── Text

Single by Steps

from the album Steptacular
- B-side: "To Be Your Hero"
- Released: 12 July 1999
- Studio: PWL (London and Manchester, England)
- Genre: Pop
- Length: 3:19
- Label: Jive; Ebul;
- Songwriters: Andrew Frampton; Pete Waterman;
- Producers: Andrew Frampton; Pete Waterman;

Steps singles chronology
| "Thank ABBA for the Music" (1999) | "Love's Got a Hold on My Heart" (1999) | "After the Love Has Gone" (1999) |

Music video
- "Love's Got a Hold on My Heart" on YouTube

= Love's Got a Hold on My Heart =

1999 single by Steps

"Love's Got a Hold on My Heart" is a song by British pop music group Steps. It was written and produced by Andrew Frampton and Pete Waterman, and released in July 1999 by Jive and Ebul Records as the lead single from the band's second album, Steptacular (1999). It features group members Faye Tozer and Claire Richards on lead vocals. The single peaked at number two in the United Kingdom and became a top-20 hit in Finland, Flanders, Ireland, and New Zealand. Its accompanying music video was directed by Dani Jacobs and filmed in Cannes, France.

────
── Entries provided

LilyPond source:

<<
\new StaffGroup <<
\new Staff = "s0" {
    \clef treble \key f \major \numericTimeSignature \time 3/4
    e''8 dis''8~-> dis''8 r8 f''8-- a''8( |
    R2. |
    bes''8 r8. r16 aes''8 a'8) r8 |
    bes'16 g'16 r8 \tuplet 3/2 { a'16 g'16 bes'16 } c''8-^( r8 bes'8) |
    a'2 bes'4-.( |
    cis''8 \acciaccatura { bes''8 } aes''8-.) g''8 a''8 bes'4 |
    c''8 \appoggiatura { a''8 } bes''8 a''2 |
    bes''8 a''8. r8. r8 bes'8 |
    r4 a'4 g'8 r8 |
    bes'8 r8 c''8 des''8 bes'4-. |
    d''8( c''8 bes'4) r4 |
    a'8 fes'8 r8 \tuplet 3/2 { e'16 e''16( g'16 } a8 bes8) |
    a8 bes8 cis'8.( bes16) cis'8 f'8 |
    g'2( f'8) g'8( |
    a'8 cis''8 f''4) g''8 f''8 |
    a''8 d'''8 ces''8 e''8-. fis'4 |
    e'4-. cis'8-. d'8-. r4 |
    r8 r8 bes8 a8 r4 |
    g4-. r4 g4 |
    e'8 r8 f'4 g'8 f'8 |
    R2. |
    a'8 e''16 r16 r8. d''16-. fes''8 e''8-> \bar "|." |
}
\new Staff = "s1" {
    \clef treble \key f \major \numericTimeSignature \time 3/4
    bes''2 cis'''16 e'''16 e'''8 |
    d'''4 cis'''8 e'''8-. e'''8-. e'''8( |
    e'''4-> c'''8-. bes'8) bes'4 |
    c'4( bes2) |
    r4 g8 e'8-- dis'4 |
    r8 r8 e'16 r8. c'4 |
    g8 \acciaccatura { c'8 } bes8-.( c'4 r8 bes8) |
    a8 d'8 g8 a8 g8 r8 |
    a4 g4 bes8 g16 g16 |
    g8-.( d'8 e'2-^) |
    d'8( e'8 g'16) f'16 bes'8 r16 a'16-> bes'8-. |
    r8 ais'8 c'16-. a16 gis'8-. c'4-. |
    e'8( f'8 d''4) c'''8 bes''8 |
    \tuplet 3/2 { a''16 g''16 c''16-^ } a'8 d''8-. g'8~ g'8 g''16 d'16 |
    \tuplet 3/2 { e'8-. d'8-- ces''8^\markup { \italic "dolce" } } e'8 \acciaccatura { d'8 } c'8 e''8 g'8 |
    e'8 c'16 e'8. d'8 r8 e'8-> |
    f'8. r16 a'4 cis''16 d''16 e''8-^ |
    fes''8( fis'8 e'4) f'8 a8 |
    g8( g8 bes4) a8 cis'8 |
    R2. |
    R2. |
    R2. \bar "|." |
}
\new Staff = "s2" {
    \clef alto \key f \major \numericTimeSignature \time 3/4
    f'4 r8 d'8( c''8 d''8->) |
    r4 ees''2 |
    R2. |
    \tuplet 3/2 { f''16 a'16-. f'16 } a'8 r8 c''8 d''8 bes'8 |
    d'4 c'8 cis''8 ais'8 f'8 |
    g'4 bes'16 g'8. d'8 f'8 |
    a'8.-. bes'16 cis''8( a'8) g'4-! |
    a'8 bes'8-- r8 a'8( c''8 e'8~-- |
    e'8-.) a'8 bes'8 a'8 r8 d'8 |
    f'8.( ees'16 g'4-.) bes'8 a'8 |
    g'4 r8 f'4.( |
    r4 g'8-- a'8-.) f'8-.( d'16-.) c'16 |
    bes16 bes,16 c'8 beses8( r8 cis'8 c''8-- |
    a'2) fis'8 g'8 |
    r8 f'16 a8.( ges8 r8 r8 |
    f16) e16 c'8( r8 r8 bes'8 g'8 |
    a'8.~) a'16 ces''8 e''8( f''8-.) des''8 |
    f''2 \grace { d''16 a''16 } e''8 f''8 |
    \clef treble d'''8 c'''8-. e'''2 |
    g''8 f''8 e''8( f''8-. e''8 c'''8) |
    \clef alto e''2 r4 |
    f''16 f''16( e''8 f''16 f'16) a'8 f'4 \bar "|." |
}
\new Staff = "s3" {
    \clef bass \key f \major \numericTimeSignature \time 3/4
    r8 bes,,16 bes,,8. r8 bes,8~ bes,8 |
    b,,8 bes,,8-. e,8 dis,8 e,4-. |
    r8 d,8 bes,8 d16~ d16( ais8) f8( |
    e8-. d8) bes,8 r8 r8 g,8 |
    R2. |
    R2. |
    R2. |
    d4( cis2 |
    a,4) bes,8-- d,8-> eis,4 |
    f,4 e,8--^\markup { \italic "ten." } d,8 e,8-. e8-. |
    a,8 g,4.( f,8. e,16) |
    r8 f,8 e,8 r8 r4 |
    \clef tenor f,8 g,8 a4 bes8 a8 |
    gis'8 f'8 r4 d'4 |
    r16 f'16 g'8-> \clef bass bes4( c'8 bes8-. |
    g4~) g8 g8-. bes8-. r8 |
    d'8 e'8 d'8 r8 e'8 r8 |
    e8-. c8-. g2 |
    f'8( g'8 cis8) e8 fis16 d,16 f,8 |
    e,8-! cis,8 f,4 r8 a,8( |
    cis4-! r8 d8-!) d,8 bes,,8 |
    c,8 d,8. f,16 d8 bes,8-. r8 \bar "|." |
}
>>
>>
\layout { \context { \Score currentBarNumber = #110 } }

────

_Task instructions_
1) According to the text about the Steps single, who directed the song's music video?
2) Gather every line of the rows that holds the string "numericTimeSignature".

_Replies_
1) Dani Jacobs

2)
    \clef treble \key f \major \numericTimeSignature \time 3/4
    \clef treble \key f \major \numericTimeSignature \time 3/4
    \clef alto \key f \major \numericTimeSignature \time 3/4
    \clef bass \key f \major \numericTimeSignature \time 3/4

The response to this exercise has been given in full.